Phillip Seymour Hoffman - The Ides of March / Moneyball
Phillip Seymour Hoffman has always been the highlight of any film he's in. No-one can make dialogue come alive with more freshness and immediacy than Hoffman. In
Ides of March, he takes on Ryan Gosling & George Clooney in a game of shady politics, in
Moneyball, he has fun with Aaron Sorkin dialogue opposite Brad Pitt. Hoffman's last Sorkin-scripted film was
Charlie Wilson's War, which landed him the film's sole nomination, for Best Supporting Actor. Kind of like a younger, male Judi Dench, his presence in Oscary films is just impossible to ignore.

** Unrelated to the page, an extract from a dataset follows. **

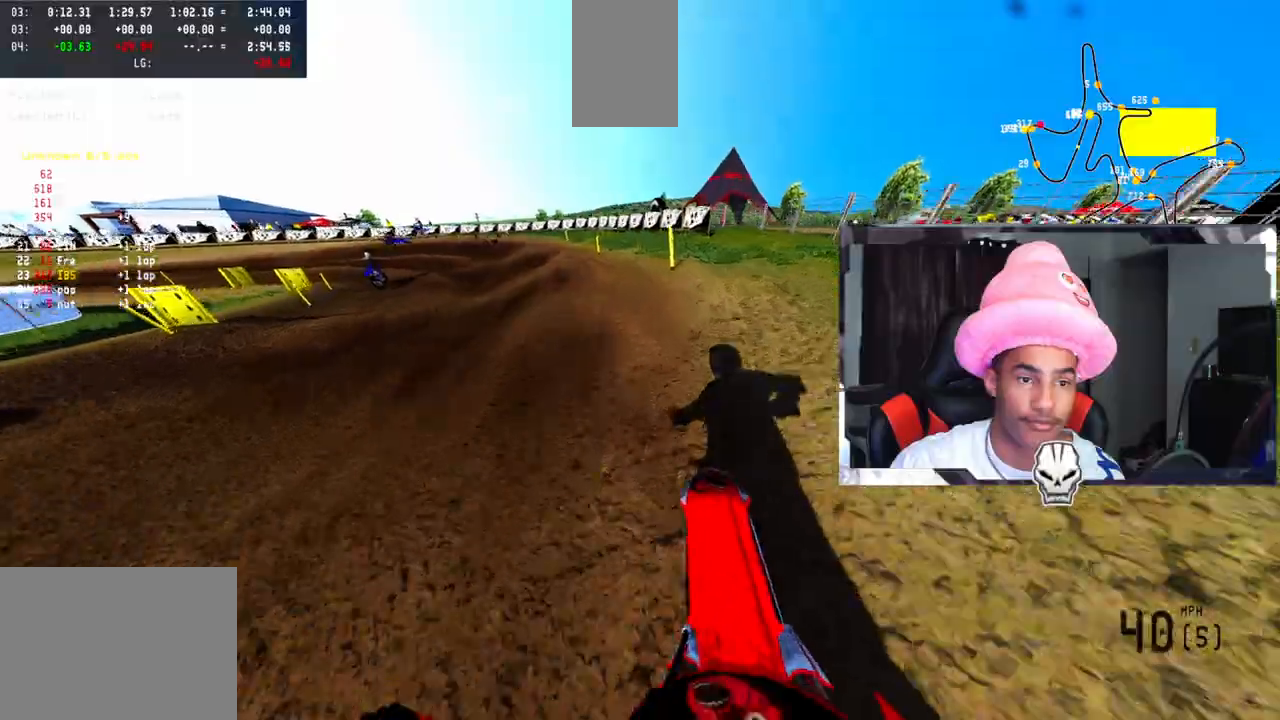
{"buttons": [], "left_stick": "up-left", "right_stick": "up", "events": []}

Corey Stoll - Midnight in Paris
The biggest standout in Woody Allen's Best Picture contender (and highest grossing film ever), Stoll essays Ernest Hemingway's infamous intellectual charm, toughness & genius. A small part in a big cast, but he still has the film's best reviews and plays a legendary literary figure. The academy should be grateful after Chris O'Donnell's version of Hemingway in 1996's In Love and War, who was out "toughed" by Sandra Bullock's love-struck nurse.
Viggo Mortensen - A Dangerous Method
Viggo is a legend. Regrettably, his only nomination has been for the very brilliant
Eastern Promises. (among his several snubs,
A History of Violence is the most painful). In
A Dangerous Method, he plays Sigmund Freud opposite Michael Fassbender's Carl Jung. The film has met only lukewarm response from critics, with Fassbender and Keira Knightly getting most of the attention as the film's forbidden lovers. Fassbender's Best Actor campaign is for his sex addict in
Shame and Knightley is fast being edged out of the Best Actress race, but don't count out Mortensen's detailed perfection if the Academy finds themselves looking for a fifth slot nominee.

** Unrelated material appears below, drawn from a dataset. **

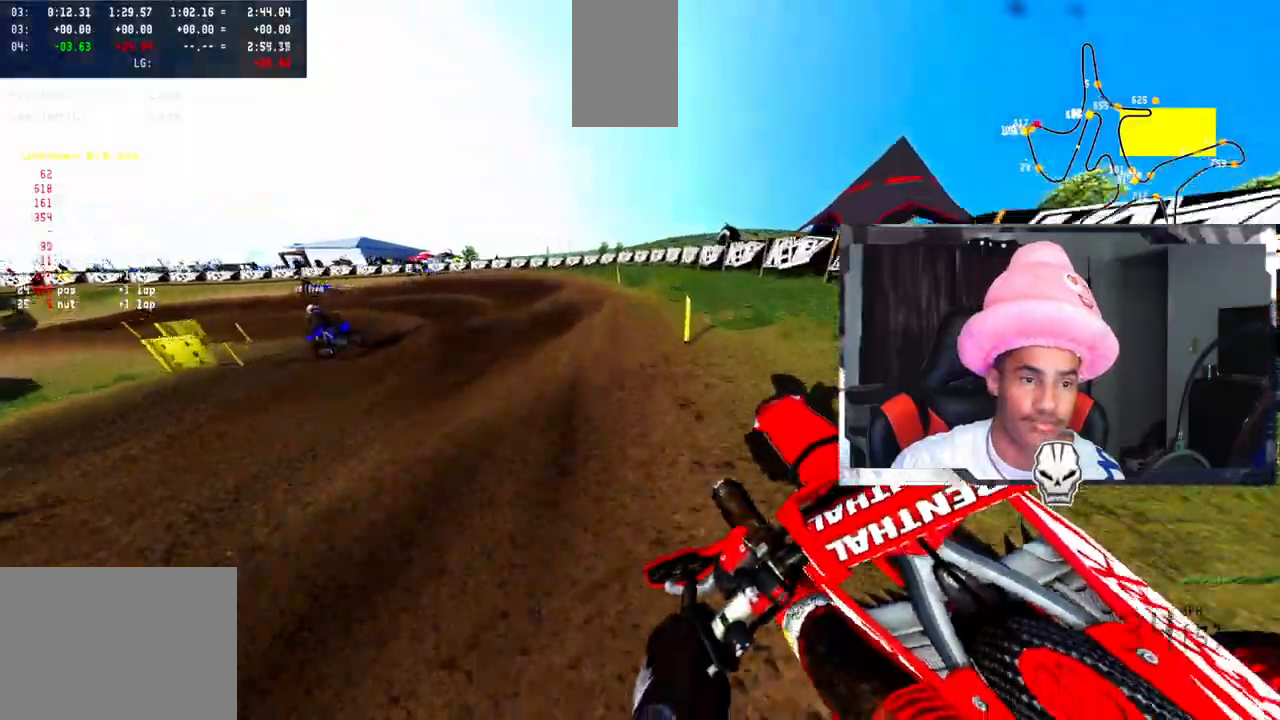
{"buttons": ["R2"], "left_stick": "up-left", "right_stick": "up", "events": [[167, "R2", "down"]]}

Ezra Miller - We Need to Talk About Kevin
The rising indie star plays Tilda Swinton's psycho-in-the-making teenage son. Complex family dynamics, to say the least. If Swinton's campaign pays off, Miller could tag along. If not, count him out.
Unseen contenders:
No-one's seen their performances, but great things are expected.
Max Von Sydow - Extremely Loud and Incredibly Close
The novel's most interesting character. Legendary actor. He has been good lately, but not in English, and not in a big, tear-jerking Best Picture contender.
Tom Hanks - Extremely Loud and Incredibly Close
Oscar favourite in the film's most heart-string-pulling role as Oskar's beloved and tragically fated dad.
Jim Broadbent - The Iron Lady
Previous Oscar-winner for playing Iris Murdoch's long-suffering husband in
Iris, British legend takes on another real-life background husband, this time as Denis Thatcher, husband to the better known Margaret.
Armie Hammer - J Edgar
After making a big impression as both twins in last year's
The Social Network, handsome
Hammer got cast as J Edgar Hoover's apprentice / alleged lover in Clint Eastwood's biopic. Probably not likely to make the top five, but should certainly show up in nominations along the way.
Not Contenders (but should be) :
Ralph Fiennes - Harry Potter and the Deathly Hallows Part II
Fiennes finally gets to unleash Voldemort's weird intensity, but can the Academy take a non-Tolkien wizard seriously?
Michael Fassbender - X-Men: First Class
Fassbender has more than enough Oscar contending roles in the mix, but his turn as the wounded, sharply intelligent man who will go on to become Magneto is pure perfection. Again, though, try to make the Academy take a comic book villain seriously.